(Items in a dataset)

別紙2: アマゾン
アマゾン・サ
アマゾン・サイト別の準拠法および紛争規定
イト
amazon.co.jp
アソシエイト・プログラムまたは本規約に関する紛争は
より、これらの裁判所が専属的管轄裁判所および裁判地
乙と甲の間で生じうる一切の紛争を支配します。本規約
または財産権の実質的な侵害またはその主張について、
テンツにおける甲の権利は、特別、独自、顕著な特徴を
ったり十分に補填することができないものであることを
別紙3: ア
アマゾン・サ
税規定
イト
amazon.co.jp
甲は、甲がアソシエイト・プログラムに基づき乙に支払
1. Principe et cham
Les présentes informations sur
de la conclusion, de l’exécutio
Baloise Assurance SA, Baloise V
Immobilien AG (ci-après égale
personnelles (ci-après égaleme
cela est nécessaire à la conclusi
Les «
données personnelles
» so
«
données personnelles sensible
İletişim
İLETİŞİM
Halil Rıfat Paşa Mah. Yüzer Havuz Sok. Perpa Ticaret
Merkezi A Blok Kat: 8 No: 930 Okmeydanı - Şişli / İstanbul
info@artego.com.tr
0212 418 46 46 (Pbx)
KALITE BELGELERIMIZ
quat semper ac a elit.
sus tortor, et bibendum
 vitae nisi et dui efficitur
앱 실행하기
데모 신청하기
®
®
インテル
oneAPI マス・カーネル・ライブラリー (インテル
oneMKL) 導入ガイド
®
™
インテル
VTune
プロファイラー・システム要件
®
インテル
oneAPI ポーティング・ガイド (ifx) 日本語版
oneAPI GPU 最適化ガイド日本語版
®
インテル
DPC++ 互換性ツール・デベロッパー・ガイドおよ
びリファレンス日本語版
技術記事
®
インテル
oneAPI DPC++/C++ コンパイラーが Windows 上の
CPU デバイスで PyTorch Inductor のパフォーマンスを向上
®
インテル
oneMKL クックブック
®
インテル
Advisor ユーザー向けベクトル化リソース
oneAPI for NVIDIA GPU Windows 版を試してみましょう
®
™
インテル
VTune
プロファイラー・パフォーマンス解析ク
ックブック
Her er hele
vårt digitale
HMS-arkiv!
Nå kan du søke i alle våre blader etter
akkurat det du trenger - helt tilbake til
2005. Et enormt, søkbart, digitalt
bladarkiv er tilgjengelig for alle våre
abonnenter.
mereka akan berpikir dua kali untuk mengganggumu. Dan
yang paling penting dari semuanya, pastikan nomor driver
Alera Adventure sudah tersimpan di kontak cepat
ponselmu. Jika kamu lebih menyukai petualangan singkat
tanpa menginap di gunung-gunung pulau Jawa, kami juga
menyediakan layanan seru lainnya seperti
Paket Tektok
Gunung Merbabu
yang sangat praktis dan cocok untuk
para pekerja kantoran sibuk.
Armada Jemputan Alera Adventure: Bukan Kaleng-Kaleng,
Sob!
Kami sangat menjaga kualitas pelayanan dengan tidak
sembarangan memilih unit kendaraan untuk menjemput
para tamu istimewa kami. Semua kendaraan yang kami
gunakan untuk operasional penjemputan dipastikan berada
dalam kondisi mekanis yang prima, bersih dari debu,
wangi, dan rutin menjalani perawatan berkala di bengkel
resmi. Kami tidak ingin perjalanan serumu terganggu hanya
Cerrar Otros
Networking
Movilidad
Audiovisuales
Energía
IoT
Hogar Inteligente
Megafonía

What you will do
Give the lines of all the rows above as a JSON list of strings, one string per line, with blank lines left out.

Response to this task
[
  "別紙2: アマゾン",
  "アマゾン・サ",
  "アマゾン・サイト別の準拠法および紛争規定",
  "イト",
  "amazon.co.jp",
  "アソシエイト・プログラムまたは本規約に関する紛争は",
  "より、これらの裁判所が専属的管轄裁判所および裁判地",
  "乙と甲の間で生じうる一切の紛争を支配します。本規約",
  "または財産権の実質的な侵害またはその主張について、",
  "テンツにおける甲の権利は、特別、独自、顕著な特徴を",
  "ったり十分に補填することができないものであることを",
  "別紙3: ア",
  "アマゾン・サ",
  "税規定",
  "イト",
  "amazon.co.jp",
  "甲は、甲がアソシエイト・プログラムに基づき乙に支払",
  "1. Principe et cham",
  "Les présentes informations sur",
  "de la conclusion, de l’exécutio",
  "Baloise Assurance SA, Baloise V",
  "Immobilien AG (ci-après égale",
  "personnelles (ci-après égaleme",
  "cela est nécessaire à la conclusi",
  "Les «",
  "données personnelles",
  "» so",
  "«",
  "données personnelles sensible",
  "İletişim",
  "İLETİŞİM",
  "Halil Rıfat Paşa Mah. Yüzer Havuz Sok. Perpa Ticaret",
  "Merkezi A Blok Kat: 8 No: 930 Okmeydanı - Şişli / İstanbul",
  "info@artego.com.tr",
  "0212 418 46 46 (Pbx)",
  "KALITE BELGELERIMIZ",
  "quat semper ac a elit.",
  "sus tortor, et bibendum",
  " vitae nisi et dui efficitur",
  "앱 실행하기",
  "데모 신청하기",
  "®",
  "®",
  "インテル",
  "oneAPI マス・カーネル・ライブラリー (インテル",
  "oneMKL) 導入ガイド",
  "®",
  "™",
  "インテル",
  "VTune",
  "プロファイラー・システム要件",
  "®",
  "インテル",
  "oneAPI ポーティング・ガイド (ifx) 日本語版",
  "oneAPI GPU 最適化ガイド日本語版",
  "®",
  "インテル",
  "DPC++ 互換性ツール・デベロッパー・ガイドおよ",
  "びリファレンス日本語版",
  "技術記事",
  "®",
  "インテル",
  "oneAPI DPC++/C++ コンパイラーが Windows 上の",
  "CPU デバイスで PyTorch Inductor のパフォーマンスを向上",
  "®",
  "インテル",
  "oneMKL クックブック",
  "®",
  "インテル",
  "Advisor ユーザー向けベクトル化リソース",
  "oneAPI for NVIDIA GPU Windows 版を試してみましょう",
  "®",
  "™",
  "インテル",
  "VTune",
  "プロファイラー・パフォーマンス解析ク",
  "ックブック",
  "Her er hele",
  "vårt digitale",
  "HMS-arkiv!",
  "Nå kan du søke i alle våre blader etter",
  "akkurat det du trenger - helt tilbake til",
  "2005. Et enormt, søkbart, digitalt",
  "bladarkiv er tilgjengelig for alle våre",
  "abonnenter.",
  "mereka akan berpikir dua kali untuk mengganggumu. Dan",
  "yang paling penting dari semuanya, pastikan nomor driver",
  "Alera Adventure sudah tersimpan di kontak cepat",
  "ponselmu. Jika kamu lebih menyukai petualangan singkat",
  "tanpa menginap di gunung-gunung pulau Jawa, kami juga",
  "menyediakan layanan seru lainnya seperti",
  "Paket Tektok",
  "Gunung Merbabu",
  "yang sangat praktis dan cocok untuk",
  "para pekerja kantoran sibuk.",
  "Armada Jemputan Alera Adventure: Bukan Kaleng-Kaleng,",
  "Sob!",
  "Kami sangat menjaga kualitas pelayanan dengan tidak",
  "sembarangan memilih unit kendaraan untuk menjemput",
  "para tamu istimewa kami. Semua kendaraan yang kami",
  "gunakan untuk operasional penjemputan dipastikan berada",
  "dalam kondisi mekanis yang prima, bersih dari debu,",
  "wangi, dan rutin menjalani perawatan berkala di bengkel",
  "resmi. Kami tidak ingin perjalanan serumu terganggu hanya",
  "Cerrar Otros",
  "Networking",
  "Movilidad",
  "Audiovisuales",
  "Energía",
  "IoT",
  "Hogar Inteligente",
  "Megafonía"
]